Limitations & Future Work

  • Training data are drawn exclusively from the HCP dataset; cross-site generalization remains unvalidated.
  • Only one representative condition per paradigm is selected, leaving multi-condition interactions unexplored.
  • Integration of multimodal signals (e.g., structural MRI, DTI) is not investigated.
  • Downstream applications of the generative model (virtual experiments, data augmentation, etc.) are proposed only as future directions without empirical validation.
  • Volume-wise VQ-GAN compression may discard inter-frame temporal continuity information.
  • Structural MRI diffusion generation: Pinaya et al. (BrainDiffusion), Khader et al. — 3D brain anatomy synthesis.

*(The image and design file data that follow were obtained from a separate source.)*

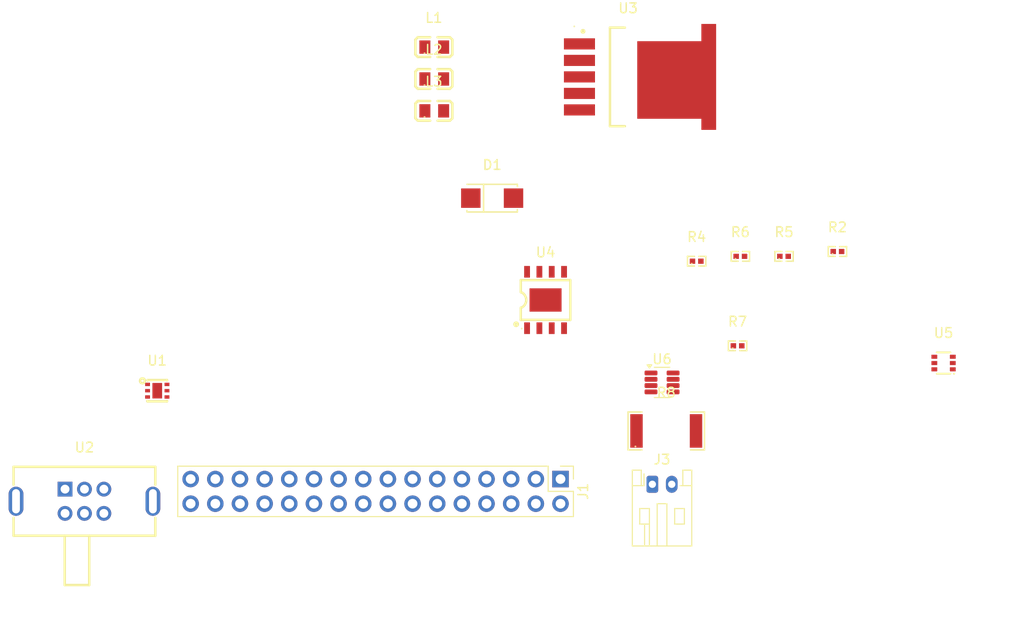
<source format=kicad_pcb>
(kicad_pcb
	(version 20240108)
	(generator "pcbnew")
	(generator_version "8.0")
	(general
		(thickness 1.6)
		(legacy_teardrops no)
	)
	(paper "A4")
	(layers
		(0 "F.Cu" signal)
		(31 "B.Cu" signal)
		(32 "B.Adhes" user "B.Adhesive")
		(33 "F.Adhes" user "F.Adhesive")
		(34 "B.Paste" user)
		(35 "F.Paste" user)
		(36 "B.SilkS" user "B.Silkscreen")
		(37 "F.SilkS" user "F.Silkscreen")
		(38 "B.Mask" user)
		(39 "F.Mask" user)
		(40 "Dwgs.User" user "User.Drawings")
		(41 "Cmts.User" user "User.Comments")
		(42 "Eco1.User" user "User.Eco1")
		(43 "Eco2.User" user "User.Eco2")
		(44 "Edge.Cuts" user)
		(45 "Margin" user)
		(46 "B.CrtYd" user "B.Courtyard")
		(47 "F.CrtYd" user "F.Courtyard")
		(48 "B.Fab" user)
		(49 "F.Fab" user)
		(50 "User.1" user)
		(51 "User.2" user)
		(52 "User.3" user)
		(53 "User.4" user)
		(54 "User.5" user)
		(55 "User.6" user)
		(56 "User.7" user)
		(57 "User.8" user)
		(58 "User.9" user)
	)
	(setup
		(pad_to_mask_clearance 0)
		(allow_soldermask_bridges_in_footprints no)
		(pcbplotparams
			(layerselection 0x00010fc_ffffffff)
			(plot_on_all_layers_selection 0x0000000_00000000)
			(disableapertmacros no)
			(usegerberextensions no)
			(usegerberattributes yes)
			(usegerberadvancedattributes yes)
			(creategerberjobfile yes)
			(dashed_line_dash_ratio 12.000000)
			(dashed_line_gap_ratio 3.000000)
			(svgprecision 4)
			(plotframeref no)
			(viasonmask no)
			(mode 1)
			(useauxorigin no)
			(hpglpennumber 1)
			(hpglpenspeed 20)
			(hpglpendiameter 15.000000)
			(pdf_front_fp_property_popups yes)
			(pdf_back_fp_property_popups yes)
			(dxfpolygonmode yes)
			(dxfimperialunits yes)
			(dxfusepcbnewfont yes)
			(psnegative no)
			(psa4output no)
			(plotreference yes)
			(plotvalue yes)
			(plotfptext yes)
			(plotinvisibletext no)
			(sketchpadsonfab no)
			(subtractmaskfromsilk no)
			(outputformat 1)
			(mirror no)
			(drillshape 1)
			(scaleselection 1)
			(outputdirectory "")
		)
	)
	(net 0 "")
	(footprint "xxcustom_footprint:TO-263-5_L10.2-W8.9-P1.70-TL" (layer "F.Cu") (at 164.65 67.95))
	(footprint "xxcustom_footprint:R0402" (layer "F.Cu") (at 176.217183 86.45))
	(footprint "xxcustom_footprint:SC-70-6_L2.2-W1.3-P0.65-LS2.1-BR" (layer "F.Cu") (at 197.15 97.45))
	(footprint "xxcustom_footprint:L0805" (layer "F.Cu") (at 144.683782 71.45))
	(footprint "xxcustom_footprint:R2512" (layer "F.Cu") (at 168.583706 104.45))
	(footprint "xxcustom_footprint:SW-TH_XKB_SK22D15L7" (layer "F.Cu") (at 108.65 111.699936))
	(footprint "Connector_PinHeader_2.54mm:PinHeader_2x16_P2.54mm_Vertical" (layer "F.Cu") (at 157.69 109.41 -90))
	(footprint "Package_TO_SOT_SMD:SOT-23-8" (layer "F.Cu") (at 168.15 99.45))
	(footprint "xxcustom_footprint:R0402" (layer "F.Cu") (at 186.217183 85.95))
	(footprint "xxcustom_footprint:TDFN-6_L2.0-W2.0-P0.65-TL-EP" (layer "F.Cu") (at 116.149924 100.300038))
	(footprint "xxcustom_footprint:R0402" (layer "F.Cu") (at 175.930523 95.67324))
	(footprint "xxcustom_footprint:L0805" (layer "F.Cu") (at 144.683782 64.877992))
	(footprint "xxcustom_footprint:SMA_L4.3-W2.6-LS5.2-RD" (layer "F.Cu") (at 150.65 80.45))
	(footprint "xxcustom_footprint:ESOP-8_L4.9-W3.9-P1.27-LS6.0-BL-EP" (layer "F.Cu") (at 156.15 90.95))
	(footprint "xxcustom_footprint:R0402" (layer "F.Cu") (at 171.717183 86.95))
	(footprint "Connector_JST:JST_PH_S2B-PH-K_1x02_P2.00mm_Horizontal" (layer "F.Cu") (at 167.15 109.95))
	(footprint "xxcustom_footprint:R0402" (layer "F.Cu") (at 180.717183 86.45))
	(footprint "xxcustom_footprint:L0805" (layer "F.Cu") (at 144.683782 68.163996))
	(gr_line
		(start 138.7 110.45)
		(end 138.7 84.26)
		(stroke
			(width 0.1)
			(type default)
		)
		(layer "User.1")
		(uuid "14ae445e-6872-4b68-98d3-489f3b9af2d0")
	)
	(gr_circle
		(center 138.7 74.26)
		(end 141.2 74.95)
		(stroke
			(width 0.1)
			(type default)
		)
		(fill none)
		(layer "User.1")
		(uuid "42748ed7-cc36-4068-a21e-d76c7bd8811d")
	)
	(gr_line
		(start 138.7 100.45)
		(end 138.7 101.45)
		(stroke
			(width 0.1)
			(type default)
		)
		(layer "User.1")
		(uuid "5b27a396-e10e-4244-b421-ae770a67b7cd")
	)
	(gr_circle
		(center 138.7 64.26)
		(end 141.2 64.95)
		(stroke
			(width 0.1)
			(type default)
		)
		(fill none)
		(layer "User.1")
		(uuid "8df9507b-5de3-4ab1-8ab2-eedc530be5ed")
	)
	(gr_line
		(start 138.7 84.26)
		(end 138.7 74.26)
		(stroke
			(width 0.1)
			(type default)
		)
		(layer "User.1")
		(uuid "9667a6af-0643-458b-8d2d-56a1ae04409f")
	)
	(gr_line
		(start 138.7 74.26)
		(end 138.7 64.26)
		(stroke
			(width 0.1)
			(type default)
		)
		(layer "User.1")
		(uuid "a606d6ae-5691-4677-a8c5-1e22f758e823")
	)
	(gr_circle
		(center 138.7 84.26)
		(end 141.2 84.45)
		(stroke
			(width 0.1)
			(type default)
		)
		(fill none)
		(layer "User.1")
		(uuid "d74963aa-8ba9-46e9-85de-8b11e2711bcd")
	)
	(gr_line
		(start 138.65 60.5)
		(end 177.3 60.5)
		(stroke
			(width 0.1)
			(type default)
		)
		(layer "User.2")
		(uuid "60759b3e-066a-48b0-b859-0f8f96d1f1fd")
	)
	(gr_line
		(start 138.65 113.45)
		(end 138.65 60.5)
		(stroke
			(width 0.2)
			(type default)
		)
		(layer "User.2")
		(uuid "6d2abe75-810f-4929-98db-3393748bd2d9")
	)
	(gr_line
		(start 138.65 60.5)
		(end 100 60.5)
		(stroke
			(width 0.1)
			(type default)
		)
		(layer "User.2")
		(uuid "7d996054-cf77-4063-9ab3-9555c626fe6c")
	)
	(gr_line
		(start 177.3 60.5)
		(end 177.3 113.45)
		(stroke
			(width 0.1)
			(type default)
		)
		(layer "User.2")
		(uuid "ad520c7d-d2fa-41fa-b79d-9ed6174860b5")
	)
	(gr_line
		(start 100 60.5)
		(end 100 113.45)
		(stroke
			(width 0.1)
			(type default)
		)
		(layer "User.2")
		(uuid "bfaf7498-7622-43be-8949-7bf4dbab6614")
	)
)

</source>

  • DiT (Peebles & Xie): Foundational work on the scalability of diffusion Transformers.
  • VQ-GAN (Kim et al.): 3D medical image compression.
  • Simplified fMRI generation: MindSimulator (3D activation maps), ROI time series generation.

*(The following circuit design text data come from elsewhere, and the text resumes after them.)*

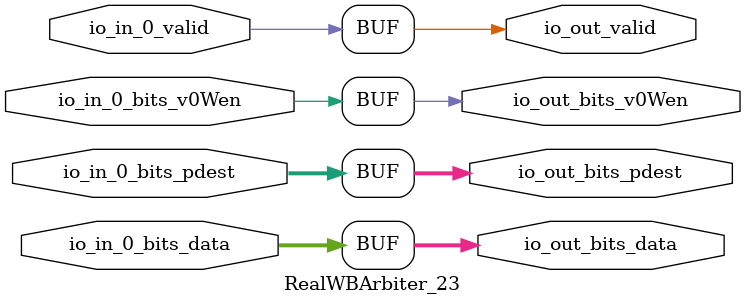
<source format=sv>
`ifndef RANDOMIZE
  `ifdef RANDOMIZE_MEM_INIT
    `define RANDOMIZE
  `endif // RANDOMIZE_MEM_INIT
`endif // not def RANDOMIZE
`ifndef RANDOMIZE
  `ifdef RANDOMIZE_REG_INIT
    `define RANDOMIZE
  `endif // RANDOMIZE_REG_INIT
`endif // not def RANDOMIZE

`ifndef RANDOM
  `define RANDOM $random
`endif // not def RANDOM

// Users can define INIT_RANDOM as general code that gets injected into the
// initializer block for modules with registers.
`ifndef INIT_RANDOM
  `define INIT_RANDOM
`endif // not def INIT_RANDOM

// If using random initialization, you can also define RANDOMIZE_DELAY to
// customize the delay used, otherwise 0.002 is used.
`ifndef RANDOMIZE_DELAY
  `define RANDOMIZE_DELAY 0.002
`endif // not def RANDOMIZE_DELAY

// Define INIT_RANDOM_PROLOG_ for use in our modules below.
`ifndef INIT_RANDOM_PROLOG_
  `ifdef RANDOMIZE
    `ifdef VERILATOR
      `define INIT_RANDOM_PROLOG_ `INIT_RANDOM
    `else  // VERILATOR
      `define INIT_RANDOM_PROLOG_ `INIT_RANDOM #`RANDOMIZE_DELAY begin end
    `endif // VERILATOR
  `else  // RANDOMIZE
    `define INIT_RANDOM_PROLOG_
  `endif // RANDOMIZE
`endif // not def INIT_RANDOM_PROLOG_

// Include register initializers in init blocks unless synthesis is set
`ifndef SYNTHESIS
  `ifndef ENABLE_INITIAL_REG_
    `define ENABLE_INITIAL_REG_
  `endif // not def ENABLE_INITIAL_REG_
`endif // not def SYNTHESIS

// Include rmemory initializers in init blocks unless synthesis is set
`ifndef SYNTHESIS
  `ifndef ENABLE_INITIAL_MEM_
    `define ENABLE_INITIAL_MEM_
  `endif // not def ENABLE_INITIAL_MEM_
`endif // not def SYNTHESIS

module RealWBArbiter_23(
  input          io_in_0_valid,
  input          io_in_0_bits_v0Wen,
  input  [4:0]   io_in_0_bits_pdest,
  input  [127:0] io_in_0_bits_data,
  output         io_out_valid,
  output         io_out_bits_v0Wen,
  output [4:0]   io_out_bits_pdest,
  output [127:0] io_out_bits_data
);

  assign io_out_valid = io_in_0_valid;
  assign io_out_bits_v0Wen = io_in_0_bits_v0Wen;
  assign io_out_bits_pdest = io_in_0_bits_pdest;
  assign io_out_bits_data = io_in_0_bits_data;
endmodule


</source>
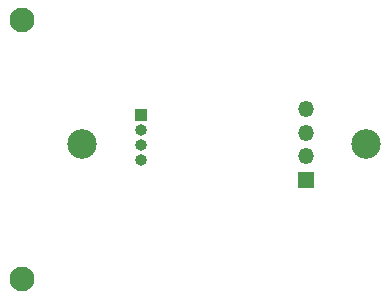
<source format=gbr>
G04 #@! TF.GenerationSoftware,KiCad,Pcbnew,5.1.12-84ad8e8a86~92~ubuntu18.04.1*
G04 #@! TF.CreationDate,2022-03-18T11:55:14+02:00*
G04 #@! TF.ProjectId,soic,736f6963-2e6b-4696-9361-645f70636258,rev?*
G04 #@! TF.SameCoordinates,Original*
G04 #@! TF.FileFunction,Soldermask,Bot*
G04 #@! TF.FilePolarity,Negative*
%FSLAX46Y46*%
G04 Gerber Fmt 4.6, Leading zero omitted, Abs format (unit mm)*
G04 Created by KiCad (PCBNEW 5.1.12-84ad8e8a86~92~ubuntu18.04.1) date 2022-03-18 11:55:14*
%MOMM*%
%LPD*%
G01*
G04 APERTURE LIST*
%ADD10C,2.100000*%
%ADD11C,2.500000*%
%ADD12O,1.350000X1.350000*%
%ADD13R,1.350000X1.350000*%
%ADD14O,1.000000X1.000000*%
%ADD15R,1.000000X1.000000*%
G04 APERTURE END LIST*
D10*
G04 #@! TO.C,H4*
X0Y4800D03*
G04 #@! TD*
G04 #@! TO.C,H3*
X0Y22004800D03*
G04 #@! TD*
D11*
G04 #@! TO.C,H2*
X29130000Y11442800D03*
G04 #@! TD*
G04 #@! TO.C,H1*
X5130000Y11442800D03*
G04 #@! TD*
D12*
G04 #@! TO.C,J2*
X24100000Y14442800D03*
X24100000Y12442800D03*
X24100000Y10442800D03*
D13*
X24100000Y8442800D03*
G04 #@! TD*
D14*
G04 #@! TO.C,J1*
X10130000Y10132800D03*
X10130000Y11402800D03*
X10130000Y12672800D03*
D15*
X10130000Y13942800D03*
G04 #@! TD*
M02*

</source>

  • Insight: For generation tasks with extremely low signal-to-noise ratios (e.g., task-evoked signals in fMRI), the design of the conditioning injection mechanism may matter more than the choice of backbone architecture.

Rating

  • Novelty: ⭐⭐⭐⭐⭐ — First conditional 4D fMRI diffusion Transformer; a pioneering contribution.

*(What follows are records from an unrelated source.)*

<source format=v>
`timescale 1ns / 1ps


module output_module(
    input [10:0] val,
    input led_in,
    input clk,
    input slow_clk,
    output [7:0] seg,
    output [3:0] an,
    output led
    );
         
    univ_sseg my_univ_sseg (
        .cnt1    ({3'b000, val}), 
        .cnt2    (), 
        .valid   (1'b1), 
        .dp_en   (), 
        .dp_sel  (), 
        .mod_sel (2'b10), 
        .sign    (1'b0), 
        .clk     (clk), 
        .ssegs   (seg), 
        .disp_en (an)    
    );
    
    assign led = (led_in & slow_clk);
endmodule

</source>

  • Experimental Thoroughness: ⭐⭐⭐⭐☆ — Scaling study and ablations are comprehensive, but evaluation is limited to the HCP dataset.
  • Writing Quality: ⭐⭐⭐⭐⭐ — Motivation is clearly articulated, methodology is concisely presented, and the evaluation framework is elegantly designed.
  • Value: ⭐⭐⭐⭐⭐ — Opens a practical path toward a foundation model for fMRI generation.